Matthew Stafford insisting on throwing a game winning touchdown with an injured shoulder? Brian Cushing headbutting someone without his helmet on then telling everyone how dumb he is? Keelan Cole being annoyed he has to give his towel to a baby? We have these delightful moments because of good luck– because those players happened to be mic’d up that day. For each gem we catch the audio of, statistically, we’re missing out on 21 others.
Celebrations
Look at JuJu Smith-Schuster, wide receiver for the Pittsburgh Steelers. Despite being considered by most experts to be no better than a top 20 player at his position,23 he has nearly the same number of followers as Patrick Mahomes, the new face of the league.24 How? He’s spearheaded some of the most fun celebrations of the last several years. From playing hide and seek with Le’Veon Bell to Kamehameha-ing on these fools, Smith-Schuster has capitalized on every touchdown as an opportunity to be meme-ified. This isn’t to take away from the fact that JuJu is a wildly likable man who puts a lot of hard work into his web presence. He continually cranks out content on Youtube and Twitch, but he had to do something to get people to start looking at his social media pages, and what he did was take his moments in the sun and turn them into highly shareable gifs.
Celebrations are a way for players to build themselves a brand. By limiting what celebrations can take place, the NFL is limiting the number of ways players can build that brand. Unless containing hate speech or lasting longer than 90 seconds, I don’t see why celebrations should be limited in any way. The very things the NFL is trying to stop are the things I want to see!25 Celebrations directed at the other team? Give me the entire Eagles’ roster performing the final dance battle from “You Got Served” in front of a seething Cowboys sideline. Sexual imagery? Hell, let a player thrust wildly while holding up a link to their OnlyFans. Props? I want Tom Brady to throw a game-winning touchdown, climb into his custom TB12 palanquin26 and be carried off the field by four of the retired white receivers he dragged to a Super Bowl Championship. Let your stars print money for you with jersey sales, dingbats.
And for God’s sake, let your players take off their helmets when they score a touchdown. After the whistle blows that facemask isn’t doing anything other than robbing an individual of an opportunity for notoriety.27 Facemasks are ankle weights in the race to fame.28 Hollywood directors and reality show producers are paid millions of dollars to coax out the type of unfiltered emotion that comes pouring out of your players when they score a touchdown. Don’t let it go down the drain.
Interviews
STOP TELLING YOUR PLAYERS TO BE BORING! Postgame interviews are like watching beige paint dry on growing grass.29 Nothing interesting is ever said. Players are trained on the rules of post game interviews like 19th century aristocrats were trained in dinner party etiquette. You are expected to regurgitate some combination of your belief in your teammates, your coaches, hard work, execution, and God. Anything else results in a champagne flute smashing to the ground and a series of gasps into white gloved palms.

## ACTIVITIES
1. In the piece on NFL celebrations and interviews, what team does JuJu Smith-Schuster play wide receiver for?
2. Translate this sentence from the piece on NFL celebrations and interviews into Spanish: "Celebrations are a way for players to build themselves a brand."

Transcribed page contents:

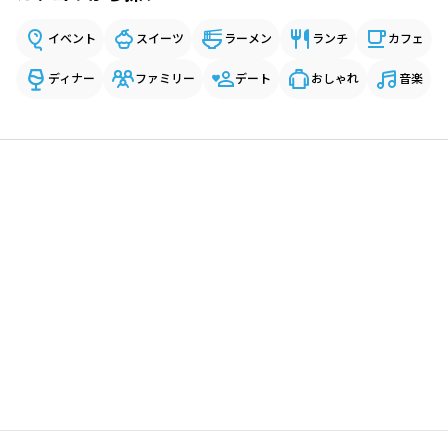
イベント
スイーツ
ラーメン
ランチ
カフェ
ディナー
ファミリー
デート
おしゃれ
音楽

## OUTPUTS BY TASK
1. The Pittsburgh Steelers.

2. Las celebraciones son una forma de que los jugadores se construyan una marca propia.